2024-01-05T07:47:17.472Z [ERROR] consul-server-connection-manager: connection error: error="fetching supported dataplane features: rpc error: code = Unauthenticated desc = ACL system must be bootstrapped before making any requests that require authorization: ACL not found"
Prerequisites
- Consul version v1.14.9+ent --> 1.15.7+ent
- Consul-k8s v1.0.9
Cause
-
When the sidecar-injectors containers start, they (using the consul-server-connection-manager library) talk to the Consul Servers over GRPC to:
-
First, it is authenticated to get an ACL token.
- This token is created in the primary DC and gets replicated in the secondary.
- Then, it uses the token to fetch the data plane features that the server supports among other details.
-
First, it is authenticated to get an ACL token.
-
It seems that the Consul Server is returning an
ACL not found
error.- This means that the token used by the init container is still unknown to the servers in the secondary DC.
- Based on the startupProbe parameters, the connect-injector pod could restart after ~60 seconds on such occasions.
-
In such cases, a restart of the
connect-injector
pod provisions a new ACL token.- It resets the fail scenario making the secondary's connect-injector wait until the token replication is successful.
Overview of possible solutions
Solution
Because there are many secondary datacenters, the pod needs to be alive longer than the default for the replication to complete. This is typically a quick task, but network conditions (usually due to the setup or an incident) could delay the replication step.
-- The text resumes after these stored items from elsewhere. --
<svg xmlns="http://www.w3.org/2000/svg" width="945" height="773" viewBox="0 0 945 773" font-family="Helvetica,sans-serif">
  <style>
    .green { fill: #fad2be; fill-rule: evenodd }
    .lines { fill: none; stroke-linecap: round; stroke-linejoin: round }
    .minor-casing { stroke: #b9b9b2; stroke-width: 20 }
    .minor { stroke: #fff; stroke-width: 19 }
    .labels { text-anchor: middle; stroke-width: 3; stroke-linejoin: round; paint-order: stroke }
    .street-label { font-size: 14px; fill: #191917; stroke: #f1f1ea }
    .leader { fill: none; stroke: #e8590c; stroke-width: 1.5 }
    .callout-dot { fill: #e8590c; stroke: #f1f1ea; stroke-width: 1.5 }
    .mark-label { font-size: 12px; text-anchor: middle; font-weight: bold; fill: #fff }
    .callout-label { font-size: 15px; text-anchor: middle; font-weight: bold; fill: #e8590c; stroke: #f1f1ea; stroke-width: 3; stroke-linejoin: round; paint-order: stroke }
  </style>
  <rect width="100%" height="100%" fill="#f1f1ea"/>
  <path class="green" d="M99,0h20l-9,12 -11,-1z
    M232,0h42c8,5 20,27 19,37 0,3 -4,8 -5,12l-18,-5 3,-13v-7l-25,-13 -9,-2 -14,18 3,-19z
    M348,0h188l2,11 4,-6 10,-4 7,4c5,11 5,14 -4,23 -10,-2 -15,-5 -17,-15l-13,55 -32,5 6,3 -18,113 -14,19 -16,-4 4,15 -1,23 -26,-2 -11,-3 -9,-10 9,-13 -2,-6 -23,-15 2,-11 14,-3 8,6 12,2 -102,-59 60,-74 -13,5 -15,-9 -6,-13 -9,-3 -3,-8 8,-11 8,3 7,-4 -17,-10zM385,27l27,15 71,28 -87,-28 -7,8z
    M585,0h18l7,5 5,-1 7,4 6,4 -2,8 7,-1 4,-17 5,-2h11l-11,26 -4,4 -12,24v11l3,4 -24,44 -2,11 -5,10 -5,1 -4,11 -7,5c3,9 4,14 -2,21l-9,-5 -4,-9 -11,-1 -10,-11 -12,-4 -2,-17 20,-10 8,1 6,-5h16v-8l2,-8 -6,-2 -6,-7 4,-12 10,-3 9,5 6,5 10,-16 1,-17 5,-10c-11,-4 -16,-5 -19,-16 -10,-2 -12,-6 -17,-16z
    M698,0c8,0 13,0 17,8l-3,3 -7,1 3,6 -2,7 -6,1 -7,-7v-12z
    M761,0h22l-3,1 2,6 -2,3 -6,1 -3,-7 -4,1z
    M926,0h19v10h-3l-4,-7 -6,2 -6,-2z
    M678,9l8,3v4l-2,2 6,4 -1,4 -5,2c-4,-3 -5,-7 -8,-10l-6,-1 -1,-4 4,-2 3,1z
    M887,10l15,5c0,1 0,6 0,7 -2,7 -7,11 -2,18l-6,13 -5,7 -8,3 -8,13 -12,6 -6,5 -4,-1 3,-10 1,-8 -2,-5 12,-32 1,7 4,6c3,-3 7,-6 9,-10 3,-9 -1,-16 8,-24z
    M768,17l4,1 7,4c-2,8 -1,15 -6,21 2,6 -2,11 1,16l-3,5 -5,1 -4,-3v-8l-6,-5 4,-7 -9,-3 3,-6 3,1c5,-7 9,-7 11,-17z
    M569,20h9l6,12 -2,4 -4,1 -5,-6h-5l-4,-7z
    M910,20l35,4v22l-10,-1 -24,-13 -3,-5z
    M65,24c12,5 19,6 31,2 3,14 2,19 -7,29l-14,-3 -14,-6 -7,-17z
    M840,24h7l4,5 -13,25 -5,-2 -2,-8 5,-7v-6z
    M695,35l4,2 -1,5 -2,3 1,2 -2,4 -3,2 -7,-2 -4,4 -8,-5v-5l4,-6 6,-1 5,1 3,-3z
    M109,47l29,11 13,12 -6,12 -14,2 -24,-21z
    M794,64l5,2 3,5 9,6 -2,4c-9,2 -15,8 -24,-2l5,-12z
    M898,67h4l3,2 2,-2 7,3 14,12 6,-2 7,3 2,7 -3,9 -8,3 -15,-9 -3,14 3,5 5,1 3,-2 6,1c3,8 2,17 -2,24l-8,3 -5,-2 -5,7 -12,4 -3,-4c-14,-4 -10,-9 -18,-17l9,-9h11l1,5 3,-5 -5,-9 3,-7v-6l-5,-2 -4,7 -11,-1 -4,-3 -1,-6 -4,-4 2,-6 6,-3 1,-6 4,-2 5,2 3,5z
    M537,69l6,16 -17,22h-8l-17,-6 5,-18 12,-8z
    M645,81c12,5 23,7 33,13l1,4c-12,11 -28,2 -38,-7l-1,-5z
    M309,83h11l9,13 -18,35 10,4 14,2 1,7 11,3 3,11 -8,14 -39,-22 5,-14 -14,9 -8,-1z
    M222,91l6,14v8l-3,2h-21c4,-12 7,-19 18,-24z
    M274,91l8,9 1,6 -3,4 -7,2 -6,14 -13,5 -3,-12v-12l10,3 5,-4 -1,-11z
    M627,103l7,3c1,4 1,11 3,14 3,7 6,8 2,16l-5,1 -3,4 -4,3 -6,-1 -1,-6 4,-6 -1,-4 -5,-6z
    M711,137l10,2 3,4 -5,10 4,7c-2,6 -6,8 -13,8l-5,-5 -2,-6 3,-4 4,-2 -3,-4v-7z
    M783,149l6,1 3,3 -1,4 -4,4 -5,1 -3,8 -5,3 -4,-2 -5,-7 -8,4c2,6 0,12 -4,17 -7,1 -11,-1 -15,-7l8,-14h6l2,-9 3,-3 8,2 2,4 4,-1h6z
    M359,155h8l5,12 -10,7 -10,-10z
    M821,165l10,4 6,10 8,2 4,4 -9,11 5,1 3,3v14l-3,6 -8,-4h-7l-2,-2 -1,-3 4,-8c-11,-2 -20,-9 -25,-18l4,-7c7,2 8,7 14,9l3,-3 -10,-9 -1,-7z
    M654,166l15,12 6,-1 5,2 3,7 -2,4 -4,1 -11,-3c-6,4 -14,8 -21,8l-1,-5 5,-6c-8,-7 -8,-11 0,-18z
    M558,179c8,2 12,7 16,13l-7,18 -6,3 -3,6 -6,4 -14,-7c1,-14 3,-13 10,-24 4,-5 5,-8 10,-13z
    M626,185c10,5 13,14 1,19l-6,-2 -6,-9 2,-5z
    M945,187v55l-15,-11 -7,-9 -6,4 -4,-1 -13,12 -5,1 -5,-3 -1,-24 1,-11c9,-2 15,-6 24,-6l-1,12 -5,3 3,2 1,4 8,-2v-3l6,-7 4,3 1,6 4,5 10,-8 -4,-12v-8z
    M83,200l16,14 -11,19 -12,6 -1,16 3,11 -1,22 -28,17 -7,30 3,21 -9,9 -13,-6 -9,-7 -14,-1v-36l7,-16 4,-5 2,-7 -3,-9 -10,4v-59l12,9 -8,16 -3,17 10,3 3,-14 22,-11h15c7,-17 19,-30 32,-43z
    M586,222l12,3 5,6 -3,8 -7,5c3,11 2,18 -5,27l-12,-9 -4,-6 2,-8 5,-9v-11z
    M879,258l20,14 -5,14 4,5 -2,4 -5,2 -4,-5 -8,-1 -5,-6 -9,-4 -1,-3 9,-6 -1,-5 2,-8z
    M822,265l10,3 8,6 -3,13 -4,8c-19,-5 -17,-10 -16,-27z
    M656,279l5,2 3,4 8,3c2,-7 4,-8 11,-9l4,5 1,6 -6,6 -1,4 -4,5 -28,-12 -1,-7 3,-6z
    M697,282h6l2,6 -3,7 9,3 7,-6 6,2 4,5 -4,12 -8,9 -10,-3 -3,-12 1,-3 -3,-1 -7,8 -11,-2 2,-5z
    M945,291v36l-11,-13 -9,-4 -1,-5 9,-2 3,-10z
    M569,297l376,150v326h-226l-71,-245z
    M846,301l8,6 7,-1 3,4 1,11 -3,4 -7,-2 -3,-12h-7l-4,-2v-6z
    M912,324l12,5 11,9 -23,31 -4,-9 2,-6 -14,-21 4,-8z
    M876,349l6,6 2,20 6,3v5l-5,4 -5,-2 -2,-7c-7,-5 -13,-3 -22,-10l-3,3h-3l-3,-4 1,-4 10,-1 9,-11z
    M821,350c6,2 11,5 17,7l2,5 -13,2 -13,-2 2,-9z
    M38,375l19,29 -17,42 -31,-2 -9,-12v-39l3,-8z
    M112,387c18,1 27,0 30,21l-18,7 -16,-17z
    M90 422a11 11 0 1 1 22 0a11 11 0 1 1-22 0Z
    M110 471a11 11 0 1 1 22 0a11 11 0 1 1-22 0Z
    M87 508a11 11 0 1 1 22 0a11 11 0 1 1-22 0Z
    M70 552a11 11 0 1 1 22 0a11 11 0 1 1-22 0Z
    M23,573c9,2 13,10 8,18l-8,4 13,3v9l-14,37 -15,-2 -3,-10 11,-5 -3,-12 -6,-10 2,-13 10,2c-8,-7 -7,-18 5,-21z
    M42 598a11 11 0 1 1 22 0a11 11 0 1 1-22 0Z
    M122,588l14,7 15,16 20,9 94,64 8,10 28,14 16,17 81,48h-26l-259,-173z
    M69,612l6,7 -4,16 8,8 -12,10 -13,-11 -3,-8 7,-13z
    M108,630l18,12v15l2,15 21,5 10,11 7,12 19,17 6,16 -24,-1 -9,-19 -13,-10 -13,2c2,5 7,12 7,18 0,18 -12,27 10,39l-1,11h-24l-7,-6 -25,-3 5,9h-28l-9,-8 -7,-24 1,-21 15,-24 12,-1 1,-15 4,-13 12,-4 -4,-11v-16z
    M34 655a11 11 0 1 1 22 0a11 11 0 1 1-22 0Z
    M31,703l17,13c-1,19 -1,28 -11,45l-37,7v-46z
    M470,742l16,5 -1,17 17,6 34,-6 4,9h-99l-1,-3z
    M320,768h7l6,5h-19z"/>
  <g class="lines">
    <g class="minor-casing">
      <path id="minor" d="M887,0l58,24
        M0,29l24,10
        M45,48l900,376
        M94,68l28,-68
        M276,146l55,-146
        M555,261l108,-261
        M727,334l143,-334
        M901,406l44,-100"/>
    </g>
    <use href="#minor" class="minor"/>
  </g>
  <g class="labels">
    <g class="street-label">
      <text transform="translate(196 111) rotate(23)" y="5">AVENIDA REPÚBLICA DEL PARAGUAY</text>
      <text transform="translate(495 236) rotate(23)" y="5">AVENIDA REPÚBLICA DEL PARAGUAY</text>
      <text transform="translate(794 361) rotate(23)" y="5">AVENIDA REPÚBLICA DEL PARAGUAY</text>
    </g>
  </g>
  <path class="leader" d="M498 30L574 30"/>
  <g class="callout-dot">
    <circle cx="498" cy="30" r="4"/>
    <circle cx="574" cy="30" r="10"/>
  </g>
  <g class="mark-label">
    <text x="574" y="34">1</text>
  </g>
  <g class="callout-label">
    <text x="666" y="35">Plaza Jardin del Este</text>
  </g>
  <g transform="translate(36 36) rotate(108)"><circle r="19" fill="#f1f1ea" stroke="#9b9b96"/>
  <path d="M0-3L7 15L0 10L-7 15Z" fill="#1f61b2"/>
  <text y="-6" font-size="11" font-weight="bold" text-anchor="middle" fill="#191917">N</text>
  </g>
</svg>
The suggestion is to increase the below 2 RPC parameters.
-
Increase the
rpc_client_timeout
from the default 60s to 180s in the primary datacenter and then the secondary datacenter -
Increase
rpc_max_conns_per_client
from 100 to 200 in the primary datacenter and then in the secondary datacenter
-
Increase the connect-injector startupProbe ['periodSeconds'] to 5 and startupProbe['failureThreshold'] to 300.
- This is to keep the connect-injector pod alive a little longer than the default 60s so that the token from a successful ACL login can get replicated
- See Kubernetes Protect slow starting containers with startup probes documents for more information
Outcome
If the connect-injector pod starts without errors or restarts, then that is confirmation that the ACL token is successfully replicated. Once the connect-injector pod comes up, the mesh gateway pod should follow.